Stated task -
Reproduce the material unchanged, from the line with "list kabát i" to the line with "list bezplatné posuzování", including both of those lines.

---*---

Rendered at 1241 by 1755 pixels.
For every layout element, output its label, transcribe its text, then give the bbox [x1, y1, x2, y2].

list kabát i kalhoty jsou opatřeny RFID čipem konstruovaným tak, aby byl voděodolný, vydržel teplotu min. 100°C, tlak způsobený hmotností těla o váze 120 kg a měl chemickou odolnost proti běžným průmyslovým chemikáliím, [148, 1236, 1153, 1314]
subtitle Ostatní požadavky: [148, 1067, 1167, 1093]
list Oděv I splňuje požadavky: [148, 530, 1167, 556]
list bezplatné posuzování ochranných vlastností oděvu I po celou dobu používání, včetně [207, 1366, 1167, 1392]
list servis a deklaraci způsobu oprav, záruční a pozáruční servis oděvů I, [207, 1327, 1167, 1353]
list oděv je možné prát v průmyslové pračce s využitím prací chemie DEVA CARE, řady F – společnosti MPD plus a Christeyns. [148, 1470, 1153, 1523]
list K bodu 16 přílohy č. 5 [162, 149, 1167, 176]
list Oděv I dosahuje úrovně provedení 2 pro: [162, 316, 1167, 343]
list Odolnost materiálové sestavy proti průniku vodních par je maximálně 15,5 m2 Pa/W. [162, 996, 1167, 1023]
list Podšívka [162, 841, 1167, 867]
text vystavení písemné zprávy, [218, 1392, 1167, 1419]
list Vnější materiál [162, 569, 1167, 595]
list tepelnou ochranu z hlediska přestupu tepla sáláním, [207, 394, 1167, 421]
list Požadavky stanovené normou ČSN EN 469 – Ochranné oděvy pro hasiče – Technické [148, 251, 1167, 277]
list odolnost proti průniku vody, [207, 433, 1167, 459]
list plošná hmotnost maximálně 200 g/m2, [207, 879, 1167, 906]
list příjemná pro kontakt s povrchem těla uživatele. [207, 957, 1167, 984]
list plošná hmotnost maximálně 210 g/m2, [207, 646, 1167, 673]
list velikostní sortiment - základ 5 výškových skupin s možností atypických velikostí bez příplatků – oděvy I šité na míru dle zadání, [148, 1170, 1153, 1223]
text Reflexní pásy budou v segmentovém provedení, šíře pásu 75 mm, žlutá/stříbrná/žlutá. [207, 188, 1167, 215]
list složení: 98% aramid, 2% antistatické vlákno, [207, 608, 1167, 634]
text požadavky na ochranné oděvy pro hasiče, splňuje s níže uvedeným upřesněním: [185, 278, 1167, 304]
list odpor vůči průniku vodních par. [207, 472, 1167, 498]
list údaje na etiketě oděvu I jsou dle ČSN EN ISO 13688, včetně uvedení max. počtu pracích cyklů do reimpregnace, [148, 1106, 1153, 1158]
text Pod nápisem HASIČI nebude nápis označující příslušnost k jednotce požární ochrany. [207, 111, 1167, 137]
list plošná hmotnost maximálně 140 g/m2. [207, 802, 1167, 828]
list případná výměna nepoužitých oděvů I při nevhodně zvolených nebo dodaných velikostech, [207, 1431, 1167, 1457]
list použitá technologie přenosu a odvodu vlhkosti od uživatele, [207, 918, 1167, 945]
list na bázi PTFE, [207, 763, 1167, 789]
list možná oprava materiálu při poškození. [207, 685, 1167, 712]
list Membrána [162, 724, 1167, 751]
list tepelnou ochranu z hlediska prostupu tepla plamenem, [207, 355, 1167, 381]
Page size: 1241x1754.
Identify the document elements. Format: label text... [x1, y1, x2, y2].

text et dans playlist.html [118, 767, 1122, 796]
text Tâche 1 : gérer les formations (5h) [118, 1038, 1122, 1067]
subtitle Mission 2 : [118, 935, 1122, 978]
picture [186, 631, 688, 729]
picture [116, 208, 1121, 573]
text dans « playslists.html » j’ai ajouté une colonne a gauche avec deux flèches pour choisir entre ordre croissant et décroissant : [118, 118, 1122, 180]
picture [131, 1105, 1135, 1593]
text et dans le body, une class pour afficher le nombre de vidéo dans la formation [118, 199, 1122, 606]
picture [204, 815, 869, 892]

---*---

Response -
list kabát i kalhoty jsou opatřeny RFID čipem konstruovaným tak, aby byl voděodolný, vydržel teplotu min. 100°C, tlak způsobený hmotností těla o váze 120 kg a měl chemickou odolnost proti běžným průmyslovým chemikáliím, [148, 1236, 1153, 1314]
subtitle Ostatní požadavky: [148, 1067, 1167, 1093]
list Oděv I splňuje požadavky: [148, 530, 1167, 556]
list bezplatné posuzování ochranných vlastností oděvu I po celou dobu používání, včetně [207, 1366, 1167, 1392]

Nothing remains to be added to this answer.